■ Document:
>>>

Pour statuer ainsi, la première chambre civile rappelle l’arrêt Banco Primus rendu par la Cour de justice de l’Union européenne le 26 janvier 2017. En effet, dans cet arrêt, la Cour dégage 4 éléments que le juge national doit examiner pour apprécier le caractère abusif d’une clause relative à la déchéance du terme en raison de manquements du débiteur à ses obligations pendant une période limitée.  

Il s’agit premièrement d’examiner si la faculté laissée au professionnel de déclarer exigible la totalité du prêt dépend de l’inexécution d’une obligation du consommateur essentielle dans le cadre du contrat. Il s’agit ensuite d’apprécier l’existence d’une telle clause en cas d’inexécution du consommateur « suffisamment grave au regard de la durée et du montant du prêt ». Le juge national doit également prendre en compte dans son analyse les règles nationales applicables en l’absence d’accord des parties. Enfin, il doit apprécier l’existence dans le droit national de recours laissés au consommateur pour remédier aux effets de ladite clause. 

La première chambre civile rappelle ensuite  que l’arrêt Banco Primus rendu le 26 janvier 2017 suppose que les critères d’appréciation du caractère abusif d’une clause contractuelle doivent être compris comme un ensemble de circonstances entourant la conclusion du contrat concerné (CJUE, 8 décembre 2022, C-600/21).

<<<

■ Extrait des données:
>>>

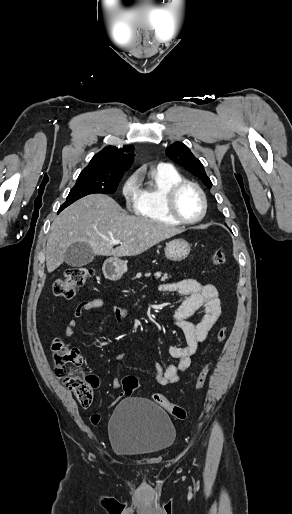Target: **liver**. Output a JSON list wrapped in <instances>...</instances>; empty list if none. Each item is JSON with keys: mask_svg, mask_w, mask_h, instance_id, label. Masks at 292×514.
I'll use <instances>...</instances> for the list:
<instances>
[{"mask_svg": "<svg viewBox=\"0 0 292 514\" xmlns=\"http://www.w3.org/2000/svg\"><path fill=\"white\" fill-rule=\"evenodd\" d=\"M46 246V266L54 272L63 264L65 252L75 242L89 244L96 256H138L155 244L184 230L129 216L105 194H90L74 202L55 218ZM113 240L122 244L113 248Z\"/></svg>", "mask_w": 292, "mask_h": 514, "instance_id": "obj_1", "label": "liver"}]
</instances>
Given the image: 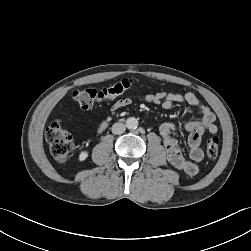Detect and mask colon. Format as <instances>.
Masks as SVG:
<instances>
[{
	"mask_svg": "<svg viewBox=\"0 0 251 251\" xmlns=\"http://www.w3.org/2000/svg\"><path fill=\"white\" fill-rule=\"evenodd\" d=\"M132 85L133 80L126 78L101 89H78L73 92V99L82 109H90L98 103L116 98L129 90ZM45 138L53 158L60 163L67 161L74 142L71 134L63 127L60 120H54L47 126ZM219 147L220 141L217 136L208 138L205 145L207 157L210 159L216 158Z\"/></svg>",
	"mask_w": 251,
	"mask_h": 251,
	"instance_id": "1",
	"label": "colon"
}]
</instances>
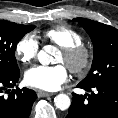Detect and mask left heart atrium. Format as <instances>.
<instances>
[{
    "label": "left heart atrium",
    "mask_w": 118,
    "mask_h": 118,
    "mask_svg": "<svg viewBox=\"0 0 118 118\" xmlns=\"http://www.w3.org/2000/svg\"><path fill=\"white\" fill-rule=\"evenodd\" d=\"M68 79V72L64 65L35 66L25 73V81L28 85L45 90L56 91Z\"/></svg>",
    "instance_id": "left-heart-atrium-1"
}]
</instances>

<<<
>>>

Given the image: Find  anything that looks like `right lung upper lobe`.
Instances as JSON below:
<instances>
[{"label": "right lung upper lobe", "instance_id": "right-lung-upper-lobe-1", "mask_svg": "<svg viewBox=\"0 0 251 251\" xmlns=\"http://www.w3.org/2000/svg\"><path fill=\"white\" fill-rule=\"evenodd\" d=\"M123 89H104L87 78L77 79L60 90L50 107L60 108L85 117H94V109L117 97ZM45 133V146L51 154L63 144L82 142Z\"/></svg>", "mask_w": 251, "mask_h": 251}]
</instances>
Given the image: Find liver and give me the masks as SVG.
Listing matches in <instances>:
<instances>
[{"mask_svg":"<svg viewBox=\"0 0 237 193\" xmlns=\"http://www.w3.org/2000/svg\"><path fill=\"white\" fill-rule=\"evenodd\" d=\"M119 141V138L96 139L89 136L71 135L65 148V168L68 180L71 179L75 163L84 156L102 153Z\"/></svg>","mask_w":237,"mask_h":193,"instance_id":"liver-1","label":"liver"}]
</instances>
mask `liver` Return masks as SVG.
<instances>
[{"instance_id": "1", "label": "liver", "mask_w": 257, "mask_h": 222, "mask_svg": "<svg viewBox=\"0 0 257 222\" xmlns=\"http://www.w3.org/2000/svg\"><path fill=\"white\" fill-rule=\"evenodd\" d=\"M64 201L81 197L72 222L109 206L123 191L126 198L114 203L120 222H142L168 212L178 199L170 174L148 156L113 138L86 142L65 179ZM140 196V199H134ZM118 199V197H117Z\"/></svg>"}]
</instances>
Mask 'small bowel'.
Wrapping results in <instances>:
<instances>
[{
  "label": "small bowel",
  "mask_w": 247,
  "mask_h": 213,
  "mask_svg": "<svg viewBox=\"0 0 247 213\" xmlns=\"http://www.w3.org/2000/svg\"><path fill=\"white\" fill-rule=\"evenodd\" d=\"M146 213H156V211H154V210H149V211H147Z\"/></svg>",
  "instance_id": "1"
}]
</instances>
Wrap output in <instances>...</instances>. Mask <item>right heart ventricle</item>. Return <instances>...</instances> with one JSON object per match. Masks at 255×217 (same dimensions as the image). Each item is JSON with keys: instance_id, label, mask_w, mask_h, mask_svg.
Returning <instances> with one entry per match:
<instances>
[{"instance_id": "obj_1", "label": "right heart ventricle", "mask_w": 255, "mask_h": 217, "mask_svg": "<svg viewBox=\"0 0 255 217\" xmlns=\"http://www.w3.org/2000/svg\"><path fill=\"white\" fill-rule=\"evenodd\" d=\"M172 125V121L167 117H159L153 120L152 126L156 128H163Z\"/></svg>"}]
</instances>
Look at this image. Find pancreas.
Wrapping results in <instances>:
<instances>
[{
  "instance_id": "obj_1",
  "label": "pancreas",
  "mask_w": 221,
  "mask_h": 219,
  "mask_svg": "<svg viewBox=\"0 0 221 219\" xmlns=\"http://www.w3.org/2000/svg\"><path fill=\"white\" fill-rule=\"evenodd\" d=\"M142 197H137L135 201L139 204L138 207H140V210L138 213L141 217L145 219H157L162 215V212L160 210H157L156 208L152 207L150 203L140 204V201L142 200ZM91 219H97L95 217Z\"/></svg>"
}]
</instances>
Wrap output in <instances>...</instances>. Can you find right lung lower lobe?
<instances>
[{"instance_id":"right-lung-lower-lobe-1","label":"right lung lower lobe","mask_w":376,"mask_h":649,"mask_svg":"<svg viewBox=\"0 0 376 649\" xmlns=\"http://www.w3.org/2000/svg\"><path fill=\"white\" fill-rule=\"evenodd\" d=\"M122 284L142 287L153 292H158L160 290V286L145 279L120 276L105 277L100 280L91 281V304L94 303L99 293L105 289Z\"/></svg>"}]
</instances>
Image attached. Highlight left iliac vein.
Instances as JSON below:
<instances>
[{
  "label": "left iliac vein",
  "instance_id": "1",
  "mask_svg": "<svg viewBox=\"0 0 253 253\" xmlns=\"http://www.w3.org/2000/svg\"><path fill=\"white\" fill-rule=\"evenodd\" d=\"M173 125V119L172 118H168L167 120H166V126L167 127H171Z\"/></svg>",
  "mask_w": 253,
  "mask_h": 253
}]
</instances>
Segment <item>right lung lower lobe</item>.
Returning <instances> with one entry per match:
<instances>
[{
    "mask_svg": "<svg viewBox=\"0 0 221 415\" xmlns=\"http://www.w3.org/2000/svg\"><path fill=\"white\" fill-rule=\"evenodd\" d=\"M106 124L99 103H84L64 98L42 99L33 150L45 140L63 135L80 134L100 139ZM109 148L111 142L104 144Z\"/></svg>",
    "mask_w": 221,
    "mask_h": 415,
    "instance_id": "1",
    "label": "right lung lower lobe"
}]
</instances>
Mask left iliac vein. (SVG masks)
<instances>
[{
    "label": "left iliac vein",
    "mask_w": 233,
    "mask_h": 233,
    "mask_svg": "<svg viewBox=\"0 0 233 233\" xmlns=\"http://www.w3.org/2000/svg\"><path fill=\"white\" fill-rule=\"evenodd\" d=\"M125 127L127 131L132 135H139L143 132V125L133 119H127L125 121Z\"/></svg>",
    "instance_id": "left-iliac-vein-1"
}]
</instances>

<<<

■ Liste des tâches:
**1.** Recopiez, dans le texte sur l'arrêt Banco Primus, le passage qui va de « Pour statuer ainsi, la » à « une période limitée. ».
**2.** Répondez brièvement à ces questions sur le texte sur l'arrêt Banco Primus :
(a) À quelle date la Cour de justice de l'Union européenne a-t-elle rendu l'arrêt Banco Primus ?
(b) Combien d'éléments la Cour dégage-t-elle dans cet arrêt ?
(c) Comme quoi les critères d'appréciation du caractère abusif d'une clause contractuelle doivent-ils être compris ?
**3.** Poursuivez le texte sur l'arrêt Banco Primus à partir de sa dernière phrase.

■ Réponses ci-dessous:
**1.**
Pour statuer ainsi, la première chambre civile rappelle l’arrêt Banco Primus rendu par la Cour de justice de l’Union européenne le 26 janvier 2017. En effet, dans cet arrêt, la Cour dégage 4 éléments que le juge national doit examiner pour apprécier le caractère abusif d’une clause relative à la déchéance du terme en raison de manquements du débiteur à ses obligations pendant une période limitée.

**2.**
(a) Le 26 janvier 2017.
(b) Quatre éléments.
(c) Comme un ensemble de circonstances entourant la conclusion du contrat concerné.

**3.**
voir également :  

Cass. civ.1ère, 4 avril 2024, n°23-12-791

Prêt immobilier — activité professionnelle — Association —  

  

EXTRAITS : 

« Vu l’article L. 132-1 du code de la consommation, dans sa rédaction antérieure à celle issue de l’ordonnance du 14 mars 2016, applicable à la cause : 

 

  1. L’association fait grief à l’arrêt de rejeter sa demande en restitution de la somme de 485 611,87 euros, alors « que, par ailleurs, le professionnel, au sens de la régime des clauses abusives, est celui qui agit à des fins entrant dans le cadre de son activité commerciale, industrielle, artisanale, libérale ou agricole, y compris lorsqu’il agit au nom ou pour le compte d’un autre professionnel ; que, de plus, la notion de « professionnel » est une notion fonctionnelle impliquant d’apprécier si le rapport contractuel s’inscrit dans le cadre des activités auxquelles une personne se livre à titre professionnel ; que, pour attribuer à la Congrégation des sœurs de Notre-Dame de la compassion de Toulouse la qualité de professionnel et ainsi exclure l’application des dispositions relatives aux clauses abusives, la cour d’appel a retenu, d’une part, que le contrat de prêt litigieux était destiné à financer un investissement immobilier comportant notamment la création d’une maison de retraite pour lequel elle a passé avec une association une convention d’assistance à maîtrise d’ouvrage, d’autre part, qu’aux termes des statuts de l’association qui en assure le fonctionnement, celle-ci agit conformément aux orientations et directives de ladite Congrégation fondatrice » et, enfin, qu’un contrat de bail a été consenti par la congrégation qui porte sur l’ensemble immobilier financé au moyen du prêt, comprenant 78 locaux répartis sur 2007 m2 utiles moyennant un loyer annuel principal de 122 000 euros ;

 

Ayant retenu que l’association avait souscrit le prêt afin d’acquérir, à titre d’investissement immobilier, 2007 m² de terrain et 78 locaux et d’y installer et faire exploiter sous ses directives, moyennant le versement d’un loyer annuel de 122 000 euros, une maison de retraite, la cour d’appel en a exactement déduit que l’association, qui avait agi dans le cadre d’une activité professionnelle, ne pouvait pas se prévaloir du caractère abusif de la clause d’indemnité contractuelle due au prêteur en cas de remboursement anticipé du prêt et que la demande tendant à ce que cette clause soit réputée non écrite devait être rejetée. ».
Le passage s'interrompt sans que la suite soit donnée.